Legal Issues Addressed

Dismissal for Lack of Standing in Mortgage Foreclosure

Application: The Plaintiff's lack of standing argument was dismissed as it is not a valid cause of action but rather a potential defense in foreclosure proceedings.

Reasoning: The Court clarified that 'lack of standing' is not a cause of action but a potential defense in state foreclosure proceedings.

Extrinsic Evidence Consideration at Rule 12(b)(6) Stage

Application: The court did not consider extrinsic evidence beyond documents referenced in the complaint or judicially noticeable matters.
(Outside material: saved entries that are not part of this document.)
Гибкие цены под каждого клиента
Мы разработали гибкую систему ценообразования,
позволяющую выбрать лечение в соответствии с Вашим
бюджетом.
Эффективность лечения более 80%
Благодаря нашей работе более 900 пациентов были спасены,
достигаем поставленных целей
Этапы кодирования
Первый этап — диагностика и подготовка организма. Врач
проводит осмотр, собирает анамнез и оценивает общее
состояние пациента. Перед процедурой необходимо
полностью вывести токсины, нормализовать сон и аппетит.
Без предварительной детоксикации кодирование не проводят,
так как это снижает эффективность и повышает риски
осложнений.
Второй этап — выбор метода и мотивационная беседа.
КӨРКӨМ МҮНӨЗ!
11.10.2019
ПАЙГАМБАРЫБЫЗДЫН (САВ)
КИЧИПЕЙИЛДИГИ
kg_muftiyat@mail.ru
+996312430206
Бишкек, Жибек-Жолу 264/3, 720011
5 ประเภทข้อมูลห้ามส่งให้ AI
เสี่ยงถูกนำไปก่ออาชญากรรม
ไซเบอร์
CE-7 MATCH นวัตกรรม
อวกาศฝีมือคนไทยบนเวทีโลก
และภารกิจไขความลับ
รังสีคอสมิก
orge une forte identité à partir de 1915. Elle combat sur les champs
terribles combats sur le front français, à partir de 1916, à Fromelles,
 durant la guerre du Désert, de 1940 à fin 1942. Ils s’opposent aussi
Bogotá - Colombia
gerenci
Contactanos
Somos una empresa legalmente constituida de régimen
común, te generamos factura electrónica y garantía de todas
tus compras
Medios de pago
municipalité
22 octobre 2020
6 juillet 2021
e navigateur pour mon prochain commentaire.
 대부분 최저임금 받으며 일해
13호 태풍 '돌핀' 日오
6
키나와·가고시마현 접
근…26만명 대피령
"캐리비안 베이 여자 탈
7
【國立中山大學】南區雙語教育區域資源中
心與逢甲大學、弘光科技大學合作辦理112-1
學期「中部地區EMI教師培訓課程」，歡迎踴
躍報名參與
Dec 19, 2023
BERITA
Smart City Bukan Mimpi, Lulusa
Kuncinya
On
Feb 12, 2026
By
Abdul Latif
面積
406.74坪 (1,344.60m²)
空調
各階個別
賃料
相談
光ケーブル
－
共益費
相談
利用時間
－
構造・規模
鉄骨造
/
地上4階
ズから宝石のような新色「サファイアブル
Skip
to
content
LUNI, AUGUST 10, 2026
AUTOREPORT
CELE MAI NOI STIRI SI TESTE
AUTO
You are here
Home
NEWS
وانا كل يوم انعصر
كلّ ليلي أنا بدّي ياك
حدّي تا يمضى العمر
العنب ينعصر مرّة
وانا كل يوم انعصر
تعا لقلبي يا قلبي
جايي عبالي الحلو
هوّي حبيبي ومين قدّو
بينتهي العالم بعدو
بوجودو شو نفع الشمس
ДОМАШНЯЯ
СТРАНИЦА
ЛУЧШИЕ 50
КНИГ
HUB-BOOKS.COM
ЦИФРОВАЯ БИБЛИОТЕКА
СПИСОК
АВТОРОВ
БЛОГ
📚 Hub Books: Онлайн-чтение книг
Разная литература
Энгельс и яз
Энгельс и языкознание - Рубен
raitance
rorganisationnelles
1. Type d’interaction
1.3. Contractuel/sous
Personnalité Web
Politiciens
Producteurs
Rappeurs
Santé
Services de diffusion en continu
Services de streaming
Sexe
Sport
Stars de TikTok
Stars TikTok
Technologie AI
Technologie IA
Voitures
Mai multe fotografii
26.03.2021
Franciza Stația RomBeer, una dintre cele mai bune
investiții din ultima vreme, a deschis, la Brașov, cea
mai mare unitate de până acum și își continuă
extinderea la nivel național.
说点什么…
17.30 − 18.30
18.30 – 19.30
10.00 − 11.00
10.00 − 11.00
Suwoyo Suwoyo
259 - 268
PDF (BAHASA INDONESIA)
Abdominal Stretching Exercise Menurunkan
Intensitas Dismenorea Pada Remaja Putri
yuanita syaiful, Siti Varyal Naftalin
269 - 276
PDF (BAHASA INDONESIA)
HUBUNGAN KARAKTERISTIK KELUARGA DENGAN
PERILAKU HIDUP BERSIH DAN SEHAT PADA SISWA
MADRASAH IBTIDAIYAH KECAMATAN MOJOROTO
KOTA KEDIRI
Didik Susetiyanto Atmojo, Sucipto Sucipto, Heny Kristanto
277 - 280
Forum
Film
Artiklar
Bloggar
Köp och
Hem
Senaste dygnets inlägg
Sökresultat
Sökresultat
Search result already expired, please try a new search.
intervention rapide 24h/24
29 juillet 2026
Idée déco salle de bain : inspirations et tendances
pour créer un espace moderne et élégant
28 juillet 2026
Reasoning: Generally, extrinsic evidence is not considered at the Rule 12(b)(6) stage, with exceptions for documents referenced in the complaint, judicially noticeable matters, and documents integral to the complaint that are not disputed by the plaintiff regarding authenticity.

Notice Requirements for Pro Se Litigants in Motion to Dismiss

Application: The Court applied notice requirements for pro se litigants, as established in Roseboro, to the motions to dismiss.

Reasoning: The Court determined that notice requirements for pro se litigants, as established in Roseboro, apply to motions to dismiss as well.

Pleading Fraud with Particularity under Rule 9(b)

Application: Plaintiff's fraud allegations were dismissed for failing to meet the specificity requirements of Rule 9(b).

Reasoning: Fraud claims must be pleaded with particularity under Rule 9(b) of the Federal Rules of Civil Procedure; failure to do so results in a dismissal for failing to state a claim under Rule 12(b)(6).

Pro Se Litigant Requirements under Local Rule 105.2(a)

Application: The Plaintiff failed to respond timely to motions to dismiss, effectively conceding the arguments presented by defendants.

Reasoning: The Clerk notified the Plaintiff of these motions, but he did not file a timely response as required by Local Rule 105.2(a).

Securitization and Separation of Note and Deed

Application: The court rejected challenges to loan securitization and the separation of notes and deeds, affirming that in Maryland, the right to enforce a deed of trust follows the note.

Reasoning: Legally, courts have consistently rejected challenges to loan securitization and the separation of notes and deeds, affirming that in Maryland, the right to enforce a deed of trust follows the note, rendering the separation theory invalid.

Standard for Dismissal under Rule 12(b)(6)

Application: The Complaint was dismissed due to lack of merit, as it failed to state a plausible claim for relief.

Reasoning: A complaint must include sufficient factual matter to state a plausible claim for relief, as established in Ashcroft v. Iqbal and Bell Atl. Corp. v. Twombly.